Monday, 14 September 2009

Paved with good intentions?

Here is a thought provoking article about the new ISA ('Independent Safeguarding Authority') ... you know the people who want to look after our children 'properly':

Our aim is to help prevent unsuitable people from working with children and vulnerable adults.
Substantially I think Pete is right. I am worried and find some serious ambiguity here and my brief wandering round their website hasn't helped me much as I don't have time at the moment to wade through pages of pdfs. (I admit too that even if I did I might not be up to understanding the legal stuff and its full implications):

-says who?
- on what authority?
- using what criteria?
- on what evidence?
- assessed by who?
- with what safeguards?
- once deemed 'unsuitable' is that a permanent state of 'uncleanness'?
- or once deemed 'suitable' is that a permanent state regardless of future conduct?
- how much is it costing (who)?

I think that the phrase 'working with' might need some defining too:
- for financial gain?
- for an established charity or voluntary association?
- just regular and sustained service of children not biologically or legaly bound to the adult concerned? In which case, how regular, and how sustained?

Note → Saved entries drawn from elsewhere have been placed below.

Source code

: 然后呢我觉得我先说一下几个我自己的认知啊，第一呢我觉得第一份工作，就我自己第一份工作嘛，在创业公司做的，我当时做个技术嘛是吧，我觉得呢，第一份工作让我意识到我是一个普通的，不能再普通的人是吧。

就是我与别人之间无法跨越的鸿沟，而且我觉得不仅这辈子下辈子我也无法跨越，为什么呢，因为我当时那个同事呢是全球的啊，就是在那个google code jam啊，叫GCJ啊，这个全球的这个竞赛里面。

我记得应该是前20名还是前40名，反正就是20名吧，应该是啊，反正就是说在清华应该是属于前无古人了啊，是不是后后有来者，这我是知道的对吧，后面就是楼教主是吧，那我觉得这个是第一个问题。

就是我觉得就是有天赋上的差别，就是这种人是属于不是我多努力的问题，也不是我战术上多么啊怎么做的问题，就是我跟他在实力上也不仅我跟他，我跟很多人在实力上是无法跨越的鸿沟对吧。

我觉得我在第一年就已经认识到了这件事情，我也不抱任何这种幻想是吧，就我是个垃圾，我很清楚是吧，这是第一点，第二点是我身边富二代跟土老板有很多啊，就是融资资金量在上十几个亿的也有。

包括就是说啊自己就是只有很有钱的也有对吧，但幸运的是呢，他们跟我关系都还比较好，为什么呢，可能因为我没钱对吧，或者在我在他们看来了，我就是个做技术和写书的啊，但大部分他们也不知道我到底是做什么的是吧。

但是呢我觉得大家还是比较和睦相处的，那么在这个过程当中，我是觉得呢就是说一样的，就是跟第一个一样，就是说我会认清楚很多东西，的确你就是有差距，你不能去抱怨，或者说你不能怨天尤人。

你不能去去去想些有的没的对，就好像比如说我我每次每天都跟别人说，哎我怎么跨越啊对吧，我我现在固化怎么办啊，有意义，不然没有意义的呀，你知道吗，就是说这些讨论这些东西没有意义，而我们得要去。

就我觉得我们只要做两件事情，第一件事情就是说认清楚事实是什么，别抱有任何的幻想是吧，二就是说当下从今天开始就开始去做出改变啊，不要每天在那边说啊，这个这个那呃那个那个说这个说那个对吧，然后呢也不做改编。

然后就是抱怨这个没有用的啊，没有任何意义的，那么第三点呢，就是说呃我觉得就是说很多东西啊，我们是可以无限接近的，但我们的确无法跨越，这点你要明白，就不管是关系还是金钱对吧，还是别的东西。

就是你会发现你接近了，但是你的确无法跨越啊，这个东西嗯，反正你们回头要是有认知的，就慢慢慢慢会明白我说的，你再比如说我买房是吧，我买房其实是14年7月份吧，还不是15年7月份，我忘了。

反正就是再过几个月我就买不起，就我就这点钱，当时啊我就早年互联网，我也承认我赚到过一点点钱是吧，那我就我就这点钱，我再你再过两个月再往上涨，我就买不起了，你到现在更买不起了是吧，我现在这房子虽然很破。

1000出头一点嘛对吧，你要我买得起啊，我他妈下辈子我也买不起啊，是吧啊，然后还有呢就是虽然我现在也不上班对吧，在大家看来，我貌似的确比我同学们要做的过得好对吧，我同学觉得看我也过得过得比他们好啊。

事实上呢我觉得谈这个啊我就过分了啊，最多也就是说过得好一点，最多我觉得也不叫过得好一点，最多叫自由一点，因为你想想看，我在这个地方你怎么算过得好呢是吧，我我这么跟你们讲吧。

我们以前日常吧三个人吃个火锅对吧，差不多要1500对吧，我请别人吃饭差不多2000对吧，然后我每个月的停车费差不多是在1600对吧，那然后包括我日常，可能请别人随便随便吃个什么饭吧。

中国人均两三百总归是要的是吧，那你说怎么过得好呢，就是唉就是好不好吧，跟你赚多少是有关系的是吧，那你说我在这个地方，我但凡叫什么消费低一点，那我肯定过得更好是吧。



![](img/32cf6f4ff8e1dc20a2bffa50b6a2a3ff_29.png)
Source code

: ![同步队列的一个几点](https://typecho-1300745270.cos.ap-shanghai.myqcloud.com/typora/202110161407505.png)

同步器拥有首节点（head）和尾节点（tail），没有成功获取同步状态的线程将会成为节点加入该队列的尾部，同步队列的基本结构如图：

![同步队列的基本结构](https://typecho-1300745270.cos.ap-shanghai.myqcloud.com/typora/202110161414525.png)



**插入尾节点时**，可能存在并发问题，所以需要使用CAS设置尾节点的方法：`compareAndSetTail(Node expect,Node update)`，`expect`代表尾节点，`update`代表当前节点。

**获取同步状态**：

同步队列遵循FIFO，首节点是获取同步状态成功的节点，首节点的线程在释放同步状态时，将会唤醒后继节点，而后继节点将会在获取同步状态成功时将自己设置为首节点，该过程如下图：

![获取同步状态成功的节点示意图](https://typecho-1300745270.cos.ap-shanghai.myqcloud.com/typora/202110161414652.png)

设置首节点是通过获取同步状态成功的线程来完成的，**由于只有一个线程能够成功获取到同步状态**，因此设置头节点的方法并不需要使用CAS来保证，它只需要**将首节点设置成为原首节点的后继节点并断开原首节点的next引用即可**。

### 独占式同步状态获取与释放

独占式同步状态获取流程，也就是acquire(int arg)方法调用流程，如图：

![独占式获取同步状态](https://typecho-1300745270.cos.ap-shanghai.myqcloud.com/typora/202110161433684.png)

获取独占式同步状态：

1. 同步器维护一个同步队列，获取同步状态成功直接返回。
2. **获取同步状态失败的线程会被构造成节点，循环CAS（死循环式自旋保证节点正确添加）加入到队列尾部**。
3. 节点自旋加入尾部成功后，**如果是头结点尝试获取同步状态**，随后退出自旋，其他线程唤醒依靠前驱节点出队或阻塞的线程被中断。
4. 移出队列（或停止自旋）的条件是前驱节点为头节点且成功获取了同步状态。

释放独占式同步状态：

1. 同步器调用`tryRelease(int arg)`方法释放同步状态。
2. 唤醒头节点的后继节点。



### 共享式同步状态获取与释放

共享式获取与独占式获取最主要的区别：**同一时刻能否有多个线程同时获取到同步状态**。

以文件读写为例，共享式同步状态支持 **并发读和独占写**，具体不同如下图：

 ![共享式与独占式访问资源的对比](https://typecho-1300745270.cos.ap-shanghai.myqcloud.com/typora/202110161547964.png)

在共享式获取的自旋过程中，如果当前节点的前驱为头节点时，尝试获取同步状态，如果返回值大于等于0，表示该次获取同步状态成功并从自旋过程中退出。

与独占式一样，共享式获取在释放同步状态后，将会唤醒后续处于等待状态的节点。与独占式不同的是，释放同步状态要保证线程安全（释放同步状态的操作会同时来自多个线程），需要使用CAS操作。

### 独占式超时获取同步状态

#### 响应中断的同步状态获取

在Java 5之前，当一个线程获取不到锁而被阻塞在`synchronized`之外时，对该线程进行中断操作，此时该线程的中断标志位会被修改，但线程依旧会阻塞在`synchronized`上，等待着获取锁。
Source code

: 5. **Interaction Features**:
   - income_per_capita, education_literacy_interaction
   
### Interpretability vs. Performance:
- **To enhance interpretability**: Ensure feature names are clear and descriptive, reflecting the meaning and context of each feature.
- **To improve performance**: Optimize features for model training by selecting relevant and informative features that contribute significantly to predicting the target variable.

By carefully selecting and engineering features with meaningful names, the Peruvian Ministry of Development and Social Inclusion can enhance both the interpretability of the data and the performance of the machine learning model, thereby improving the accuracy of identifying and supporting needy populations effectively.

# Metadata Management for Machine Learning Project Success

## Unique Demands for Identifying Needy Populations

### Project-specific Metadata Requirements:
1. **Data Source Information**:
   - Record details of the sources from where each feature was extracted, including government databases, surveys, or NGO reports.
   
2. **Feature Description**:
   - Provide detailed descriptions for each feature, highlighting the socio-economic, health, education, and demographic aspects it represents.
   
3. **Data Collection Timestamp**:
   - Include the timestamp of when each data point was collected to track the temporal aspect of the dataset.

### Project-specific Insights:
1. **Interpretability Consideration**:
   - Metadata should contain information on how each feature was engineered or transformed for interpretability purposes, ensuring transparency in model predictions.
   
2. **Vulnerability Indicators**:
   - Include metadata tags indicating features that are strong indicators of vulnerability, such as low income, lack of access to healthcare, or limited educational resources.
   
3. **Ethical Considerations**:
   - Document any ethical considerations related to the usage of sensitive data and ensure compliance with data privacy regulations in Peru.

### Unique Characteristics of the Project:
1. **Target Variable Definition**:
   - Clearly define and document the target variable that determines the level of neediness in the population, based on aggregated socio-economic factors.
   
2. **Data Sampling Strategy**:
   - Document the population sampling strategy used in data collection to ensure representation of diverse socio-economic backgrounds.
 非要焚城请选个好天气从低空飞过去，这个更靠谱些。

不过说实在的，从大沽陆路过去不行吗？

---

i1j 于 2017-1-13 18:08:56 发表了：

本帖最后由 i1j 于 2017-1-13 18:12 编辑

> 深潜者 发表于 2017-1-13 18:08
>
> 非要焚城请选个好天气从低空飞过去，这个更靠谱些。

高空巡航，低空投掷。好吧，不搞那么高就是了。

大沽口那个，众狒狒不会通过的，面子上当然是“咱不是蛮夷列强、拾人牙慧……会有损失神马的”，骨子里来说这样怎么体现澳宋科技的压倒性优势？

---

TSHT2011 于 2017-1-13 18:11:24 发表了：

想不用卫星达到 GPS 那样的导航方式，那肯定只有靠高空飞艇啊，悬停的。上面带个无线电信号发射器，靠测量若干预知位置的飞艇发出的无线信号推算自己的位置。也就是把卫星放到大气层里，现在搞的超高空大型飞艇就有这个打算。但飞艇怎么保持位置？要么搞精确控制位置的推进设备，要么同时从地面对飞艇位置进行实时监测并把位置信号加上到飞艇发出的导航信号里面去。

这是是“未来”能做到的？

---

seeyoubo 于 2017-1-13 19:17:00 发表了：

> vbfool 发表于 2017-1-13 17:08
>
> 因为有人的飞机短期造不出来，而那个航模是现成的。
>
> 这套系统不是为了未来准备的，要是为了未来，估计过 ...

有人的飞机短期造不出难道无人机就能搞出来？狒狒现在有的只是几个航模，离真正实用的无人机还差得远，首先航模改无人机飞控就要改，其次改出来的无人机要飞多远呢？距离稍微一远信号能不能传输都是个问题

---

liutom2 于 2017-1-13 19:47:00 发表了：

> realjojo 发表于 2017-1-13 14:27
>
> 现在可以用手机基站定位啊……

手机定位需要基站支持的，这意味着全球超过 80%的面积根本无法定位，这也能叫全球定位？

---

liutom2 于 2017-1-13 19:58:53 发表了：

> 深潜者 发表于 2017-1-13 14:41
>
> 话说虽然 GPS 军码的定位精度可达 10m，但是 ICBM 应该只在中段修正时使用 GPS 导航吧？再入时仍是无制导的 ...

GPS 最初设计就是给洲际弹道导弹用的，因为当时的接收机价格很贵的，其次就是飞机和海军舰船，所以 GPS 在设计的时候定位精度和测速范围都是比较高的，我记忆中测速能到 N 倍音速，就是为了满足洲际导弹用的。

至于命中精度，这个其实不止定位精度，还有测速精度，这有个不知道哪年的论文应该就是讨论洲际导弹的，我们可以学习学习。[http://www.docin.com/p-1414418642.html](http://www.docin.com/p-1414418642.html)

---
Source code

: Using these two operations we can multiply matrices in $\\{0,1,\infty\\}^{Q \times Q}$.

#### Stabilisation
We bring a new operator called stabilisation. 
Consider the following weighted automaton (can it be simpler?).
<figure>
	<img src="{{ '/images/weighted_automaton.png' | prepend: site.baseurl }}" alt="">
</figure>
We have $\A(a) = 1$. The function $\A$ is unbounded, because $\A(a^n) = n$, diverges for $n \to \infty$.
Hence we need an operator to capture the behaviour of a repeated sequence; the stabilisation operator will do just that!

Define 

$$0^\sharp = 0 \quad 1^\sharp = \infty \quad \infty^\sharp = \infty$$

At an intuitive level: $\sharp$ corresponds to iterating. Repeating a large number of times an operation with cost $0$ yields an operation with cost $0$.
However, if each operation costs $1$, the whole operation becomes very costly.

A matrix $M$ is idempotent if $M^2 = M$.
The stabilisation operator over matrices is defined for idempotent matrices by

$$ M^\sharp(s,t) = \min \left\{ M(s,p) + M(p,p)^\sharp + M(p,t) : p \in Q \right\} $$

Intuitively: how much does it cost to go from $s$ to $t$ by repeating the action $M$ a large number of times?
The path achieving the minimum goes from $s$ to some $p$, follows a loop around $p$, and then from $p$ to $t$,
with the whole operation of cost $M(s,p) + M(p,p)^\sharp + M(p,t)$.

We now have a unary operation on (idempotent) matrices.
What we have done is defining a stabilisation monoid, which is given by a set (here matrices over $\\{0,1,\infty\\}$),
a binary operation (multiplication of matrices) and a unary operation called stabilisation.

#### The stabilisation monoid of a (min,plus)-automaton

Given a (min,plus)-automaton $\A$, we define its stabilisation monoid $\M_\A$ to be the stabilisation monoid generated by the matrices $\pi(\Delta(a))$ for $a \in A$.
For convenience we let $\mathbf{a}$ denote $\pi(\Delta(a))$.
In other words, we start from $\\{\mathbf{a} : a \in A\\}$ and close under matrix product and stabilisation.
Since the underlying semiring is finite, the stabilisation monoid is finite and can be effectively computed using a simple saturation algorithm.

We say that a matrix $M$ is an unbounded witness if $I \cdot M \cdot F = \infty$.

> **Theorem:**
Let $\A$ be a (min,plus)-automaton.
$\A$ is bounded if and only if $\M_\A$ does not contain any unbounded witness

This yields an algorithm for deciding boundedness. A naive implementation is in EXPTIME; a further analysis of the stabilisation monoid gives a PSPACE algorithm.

And what about 'children and vulnerable adults'?
Is this the state taking care of 'it's own house' (i.e. 'state' schools, 'state' homes etc.) [... I mean, it has centrally taken on educating many many children, so it should at least do it well and not employ murders as school janitors type thing. Now it is working at that, and if you want to be part of that whole thing, then this is the deal.] or is this the state taking care of everyone's house?

Please show me how it is that I have no reason at all to be worried!